Мать в больницу прибежала заплаканная, осунувшаяся, в том же светлом плаще, в каком уходила утром на фабрику, только волосы выбились из-под косынки неопрятными прядями. Она гладила его по руке своей натруженной, шершавой ладонью, пахнущей хлоркой, и всё повторяла: «Ничего, Женечка, ничего, родненький, прорвёмся». А потом вышел врач, долго молчал, перекладывая бумажки на столе, и сказал тихо, но так, что каждое слово впечаталось в память, будто гвоздь в крышку гроба его прошлой жизни. Позвоночник. Ушиб. Полная неподвижность нижних конечностей. Мать тогда не закричала, а как-то странно осела на стул, словно из неё разом выпустили весь воздух, и стала белой, как наволочка на казённой подушке. А Женя, двенадцатилетний пацан, который ещё вчера гонял с ребятами в футбол пустой консервной банкой, смотрел на свои ноги под одеялом и пытался пошевелить пальцами. Ноги, ещё хранившие синяки и ссадины от недавних приключений, не слушались. Они стали чужими, будто приставленными к его живому, горячему телу восковыми муляжами. Он попытался напрячь мышцу, отдать знакомый с детства приказ — нет, тишина. Только сердце колотилось где-то в груди, как пойманный воробей.
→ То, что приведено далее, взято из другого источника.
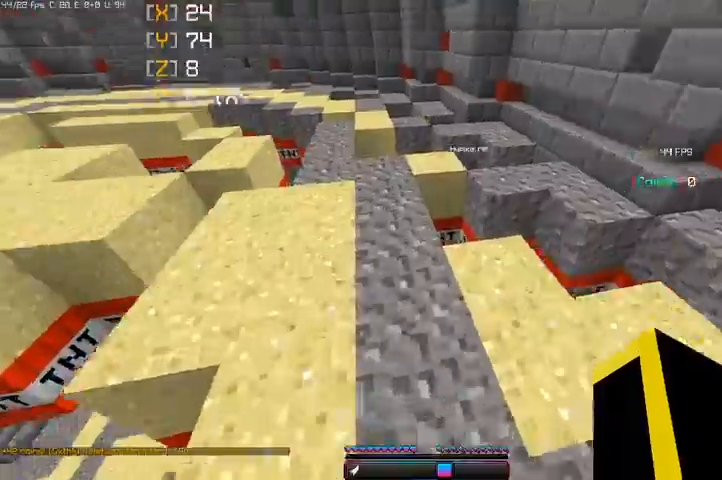
Gameplay with keyboard and mouse; each line is a JSON object with the keys and mouse buttons held at the frame after it. "events" lists presses ("down") and releases ("up") of "a", "d", "s", "space", "w", "mouse_left" and "mouse_right" between this image and that frame as [ms after this image, input, new state], when the widget could be followed in between. "mouse_left", "mouse_right" = the "left", "right" buttons of the "mouse" list. No other keys are recorded. Fast repeated clicks can show as one long hold. Mouse movement is not recorded.
{"keys": ["w"], "mouse": [], "events": []}
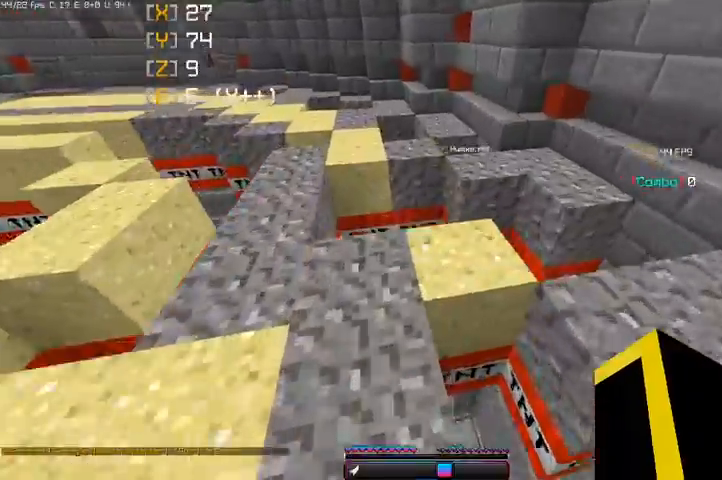
{"keys": ["space", "w"], "mouse": [], "events": [[233, "space", "down"]]}
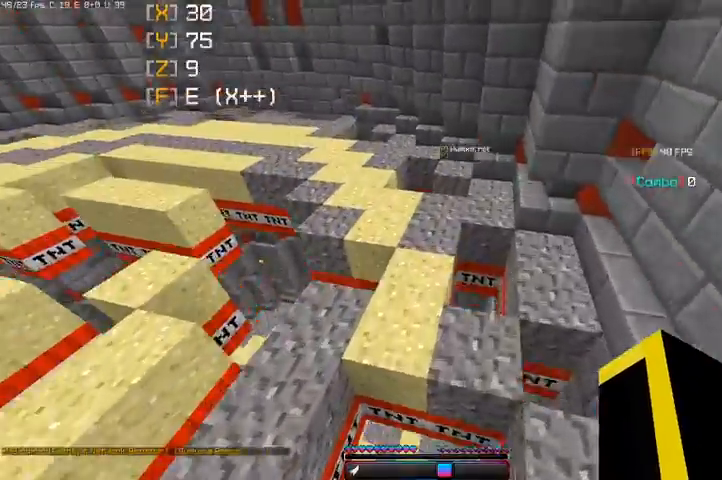
{"keys": ["space", "w"], "mouse": [], "events": [[33, "space", "up"], [267, "space", "down"]]}
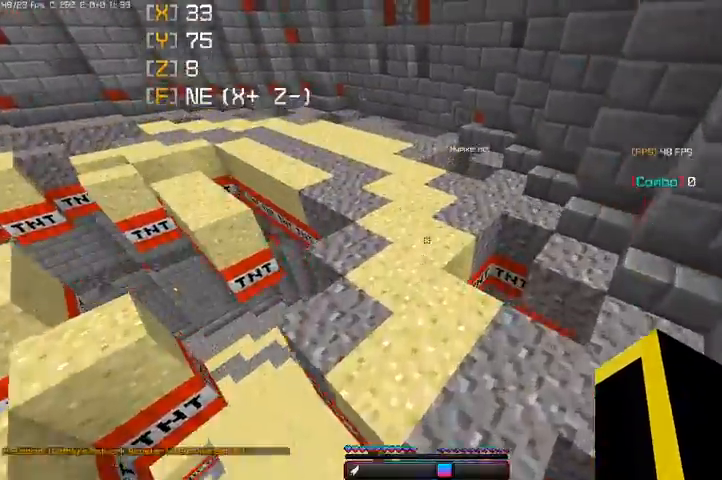
{"keys": ["space", "w"], "mouse": [], "events": []}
Отца он и не ждал. Серёжа, красивый и вечно весёлый мужчина с гитарой, исчез из их жизни, когда Жене было пять лет. Ушёл, как мать потом горько говорила соседкам, «искать свою романтику». В памяти сына он остался смутным пятном, запахом табака и одеколона «Шипр», да ещё эхом звенящего, но незлого смеха. Так что плакать о нём Женя разучился быстро. А теперь, в казённых больничных стенах, он плакал только по ночам, уткнувшись в подушку, беззвучно и страшно, чтобы не разбудить соседей по палате. Плакал не от боли — боль можно стерпеть, стиснув зубы. Плакал от того, что больше никогда не побежит наперегонки с ребятами.
Их дом, старый, с облупившейся штукатуркой и высокими потолками, стоял на пригорке. Лестница — крутая, каменная, с выбитыми ступенями — стала для Жени непреодолимой горной грядой. Матери, Галине, чтобы вытащить его на улицу в инвалидном кресле, нужно было совершить подвиг. Спустить коляску, дергающуюся на каждой ступеньке, а потом поднять на руках его самого, уже отяжелевшего от неподвижной жизни, охнув и прижавшись щекой к его макушке. И это после смены на фабрике, где она стояла у станка. И каждый раз, когда она срывающимся голосом говорила: «Давай, сынок, обнимемся за шкирку, поехали на солнышко», Женя видел, как дрожат её руки и как выступает испарина на лбу. Ему становилось так тошно и стыдно за свою беспомощность, что он вскоре наотрез отказался от этих мучений. «Не надо, мам, — сказал он, глядя в сторону. — Я лучше в окно посмотрю. Мне книжку дали, интересную». Мать отвела взгляд, всхлипнула тихо, но спорить не стала. У неё просто не было сил спорить.
Так окно на четвёртом этаже стало его миром. Его личной сценой, на которой ежедневно, без выходных и антрактов, разыгрывалась одна и та же пьеса под названием «чужая жизнь». Начиналось всё рано утром, когда солнце ещё только золотило верхушки тополей, а мать, убегая на фабрику, оставляла на подоконнике тарелку с бутербродами, заботливо накрытую чистым вафельным полотенцем, и термос с чаем. Женя перебирался на своё место — старое кресло с вытертым велюром, придвинутое вплотную к подоконнику. Он устраивался поудобнее, клал локти на широкую деревянную раму, подпирал голову кулаками и начинал смотреть.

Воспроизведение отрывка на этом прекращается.